Sol.10 When a piece of paper wrapped around an aluminium pipe is heated than the heat is transferred to the aluminium pipe because Al is a good conductor of heat. So the temperature of the paper does not reach its ignition temperature. But in case of heating the paper itself, the ignition temperature of the paper reaches readily and the paper catches fire.
Sol.11 Water cools the combustible material so that its temperature is brought below its ignition temperature. This prevents the fire from spreading. Water vapours also surround the combustible material. So the supply of air is stopped and the fire is extinguished.
Sol.12 (a) Spontaneous combustion : The combustion in which a material suddenly bursts into flames without any visible cause is known as spontaneous combustion e.g. spontaneous fires of forests occur due to the heat of the sun or due to lightning strike.
(b) Rapid Combustion : The combustion in which a material burns rapidly and produces heat and light is called as Rapid combustion e.g. phosphorus burns in air readily at room temperature.
Sol.13 (i) Calorific value of a fuel is the amount of heat energy evolved on complete combustion of 1 kg of a fuel. Its unit is kilojoule per kg (kJ/kg).

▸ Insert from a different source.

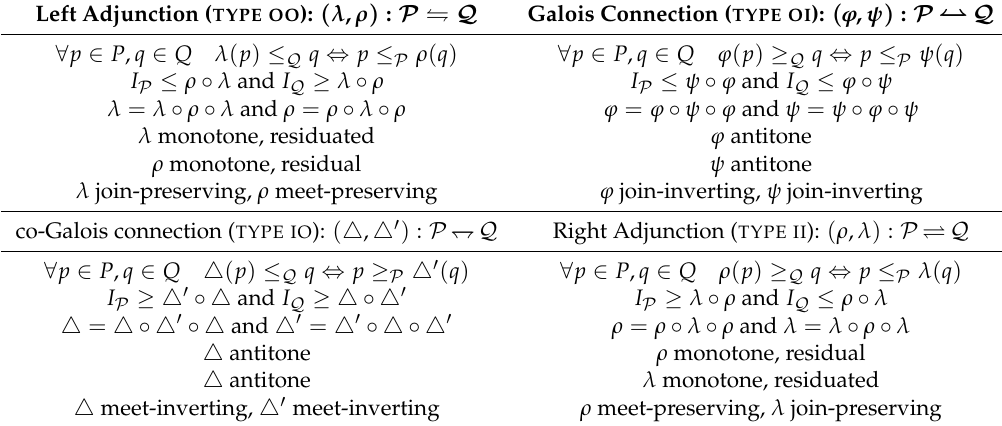
Table A2. Summary of Galois connections and their properties, for P , Q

(ii) The heat produced by burning 4.5 kg of a fuel = 180,000 kJ. The heat produced by burning 1 kg of a fuel = 180,000 kJ/4.5 kg = 40,000 kJ/kg
So, the calorific value of the fuel = 40,000 kJ/kg
Sol.14 For the combustion, the substance must be heated to its ignition temperature. If the ignition temperature is not reached then the combustion does not start. Green leaves contain moisture which increases their ignition temperature. Hence it is difficult to burn a heap of green leaves. The ignition temperature of dry leaves is low. So, they catch fire easily.
Sol.15 Global Warming is the increase in temperature of the atmosphere of the Earth due to the increased concentration of gases like CO2.
Consequences of Global Warming
- Global warming leads to the melting of glaciers. So the level of sea water will
increase and floods will take place.
dengue, yellow fever etc.
Sol.16 The characteristics of an ideal fuel are –
(i) It should be readily available and cheap.
(ii) It should produce a large amount of heat
(high calorific value)
(iii) It should burn without giving any harmful gases.
(iv) It should burn easily in air at a moderate rate (proper ignition temperature).
(v) It should not leave behind any undesirable substances after burning.
Sol.17 CO2 can be used as an extinguisher for fires involving electrical equipment and inflammable materials like petrol. It can be stored at high pressure as a liquid in cylinders. On releasing it from the cylinder, it expands enormously in volume and cools down. Thus, it not only forms a blanket around the fire but also brings down the temperature of the fuel. Hence, it is can excellent fire extinguisher.
Sol.18 When rain water dissolves oxides of sulphur and nitrogen (produced due to burning of coal, petrol etc in the atmosphere) then acids are formed. Such rain is known as acid rain. Acid rain contains mainly sulphuric acid and nitric acid.
Harmful effects of acid rain
- Acid rain damages leaves of trees, plants and retards the growth of certain crops like peas, beans etc.
- It damages buildings and statues specially made of marbles and metals e.g. Taj Mahal at Agra is being affected by acid rain.
- It is toxic to aquatic life.
Sol.19 We make two paper cups by folding a sheet of paper. Some water is poured in one of the cups. Then we heat both the cups separately with a candle. We will observe that the paper cup without water (empty) burns and the cup having water does not burn. This is because the ignition temperature of empty paper cup reaches quickly on heating and it burns. But in case of the cup with water, the heat supplied to the paper cup is transferred to water by conduction. So, in the presence of water, the ignition temperature of paper is not reached and it does not burn. Hence for a substance to burn, it is essential to reach its ignition temperature.